Is the requirement for manpower alone? I thought the problem was a
lack of manpower with the appropriate specific skills.

Bug triage doesn't need huge amounts of package-specific skills. It
just needs the people doing triage to be able to cooperate with the
maintainer(s).
[snip]
Is there an obvious way for people willing to do grunt work to help
such teams (as opposed to the highly skilled work done by the core
people in the maintenance team) to find that grunt work and begin
contributing?

Skills can be learnt, taught and developed - the missing component is
the person who can work alongside the existing team without lecturing
those in the team and without pestering the team with newbie questions.
That's fun for the whole team.

The more hard-pressed the team, the harder it is for new people to
learn the ropes. There's no answer to that problem except that new
people must want to learn, not lecture.

No matter what your expertise, the packaging team has different
expertise and everyone needs to get along to fix the actual problem.

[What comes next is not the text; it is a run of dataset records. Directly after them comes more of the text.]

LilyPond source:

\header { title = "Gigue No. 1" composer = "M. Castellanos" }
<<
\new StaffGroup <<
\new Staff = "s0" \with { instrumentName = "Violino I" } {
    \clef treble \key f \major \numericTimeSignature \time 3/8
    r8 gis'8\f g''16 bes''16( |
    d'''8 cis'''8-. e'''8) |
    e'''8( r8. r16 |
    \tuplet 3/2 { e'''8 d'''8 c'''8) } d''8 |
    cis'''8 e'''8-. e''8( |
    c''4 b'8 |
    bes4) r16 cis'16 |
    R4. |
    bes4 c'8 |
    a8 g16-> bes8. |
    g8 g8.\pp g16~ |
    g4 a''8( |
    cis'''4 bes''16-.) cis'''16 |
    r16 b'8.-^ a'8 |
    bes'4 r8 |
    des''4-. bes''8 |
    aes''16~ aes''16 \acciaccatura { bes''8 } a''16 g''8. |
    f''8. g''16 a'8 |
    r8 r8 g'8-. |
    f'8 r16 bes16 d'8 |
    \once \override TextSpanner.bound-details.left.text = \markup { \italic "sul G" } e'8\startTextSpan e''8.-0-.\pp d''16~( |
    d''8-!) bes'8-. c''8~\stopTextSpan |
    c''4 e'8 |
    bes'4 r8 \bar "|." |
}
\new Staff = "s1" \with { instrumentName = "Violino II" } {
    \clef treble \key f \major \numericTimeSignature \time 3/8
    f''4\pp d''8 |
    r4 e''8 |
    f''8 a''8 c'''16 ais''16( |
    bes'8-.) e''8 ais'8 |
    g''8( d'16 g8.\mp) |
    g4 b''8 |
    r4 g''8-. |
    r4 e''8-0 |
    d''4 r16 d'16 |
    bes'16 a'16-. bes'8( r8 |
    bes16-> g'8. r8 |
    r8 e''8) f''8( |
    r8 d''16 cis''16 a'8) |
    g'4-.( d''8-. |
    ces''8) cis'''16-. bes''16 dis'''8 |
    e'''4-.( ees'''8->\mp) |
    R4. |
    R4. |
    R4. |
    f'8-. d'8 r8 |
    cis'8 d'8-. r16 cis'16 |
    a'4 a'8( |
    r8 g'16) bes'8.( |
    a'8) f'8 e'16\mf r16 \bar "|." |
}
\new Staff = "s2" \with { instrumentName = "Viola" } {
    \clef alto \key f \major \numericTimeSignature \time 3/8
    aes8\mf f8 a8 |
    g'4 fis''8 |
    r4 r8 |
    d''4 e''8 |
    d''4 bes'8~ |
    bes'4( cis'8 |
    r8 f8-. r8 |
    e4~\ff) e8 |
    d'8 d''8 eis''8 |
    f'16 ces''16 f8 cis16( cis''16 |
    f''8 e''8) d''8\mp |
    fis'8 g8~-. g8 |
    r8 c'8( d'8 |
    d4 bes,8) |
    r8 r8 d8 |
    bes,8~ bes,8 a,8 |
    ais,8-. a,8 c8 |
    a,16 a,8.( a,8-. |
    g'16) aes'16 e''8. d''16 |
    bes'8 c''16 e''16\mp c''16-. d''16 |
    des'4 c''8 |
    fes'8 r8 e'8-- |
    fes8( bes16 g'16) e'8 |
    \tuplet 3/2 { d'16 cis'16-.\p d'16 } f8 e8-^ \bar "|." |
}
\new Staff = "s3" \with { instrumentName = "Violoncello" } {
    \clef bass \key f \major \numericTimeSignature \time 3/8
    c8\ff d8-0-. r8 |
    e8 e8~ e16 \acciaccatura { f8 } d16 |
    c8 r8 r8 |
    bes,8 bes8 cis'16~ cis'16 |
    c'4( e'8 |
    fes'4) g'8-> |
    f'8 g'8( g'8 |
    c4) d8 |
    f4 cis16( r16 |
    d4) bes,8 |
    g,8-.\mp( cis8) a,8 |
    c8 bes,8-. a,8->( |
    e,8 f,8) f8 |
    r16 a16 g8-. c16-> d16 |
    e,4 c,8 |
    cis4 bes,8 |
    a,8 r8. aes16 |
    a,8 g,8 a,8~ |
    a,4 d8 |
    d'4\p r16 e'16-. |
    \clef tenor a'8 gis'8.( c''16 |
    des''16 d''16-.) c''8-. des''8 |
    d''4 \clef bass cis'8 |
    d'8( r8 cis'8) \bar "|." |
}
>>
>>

I have had two experiences in this area: wanting to help get dmraid support added to d-i (2003-7) and wanting to add a new package to debian (#576029, which is now ready for upload). I am a competent sysadmin, but a novice programmer. In both cases I ended up "pestering the team with newbie questions" because of the complexities of d-i and of packaging, respectively - not because I was unintelligent or unmotivated, nor because I had failed to read the available docs.

I would welcome advice on how non-programmers should approach working with volunteer maintainers who have vastly more knowledge and skill than we do. To me it seems a bit like trying to play squash with a pro: it's no fun for them, but if you don't have anyone intermediate to practice with, you'll never get better.

I would happily volunteer to do bug triaging on certain packages, as I am certain I possess the skills to do this. Is it as simple as emailing the maintainer(s) and offering?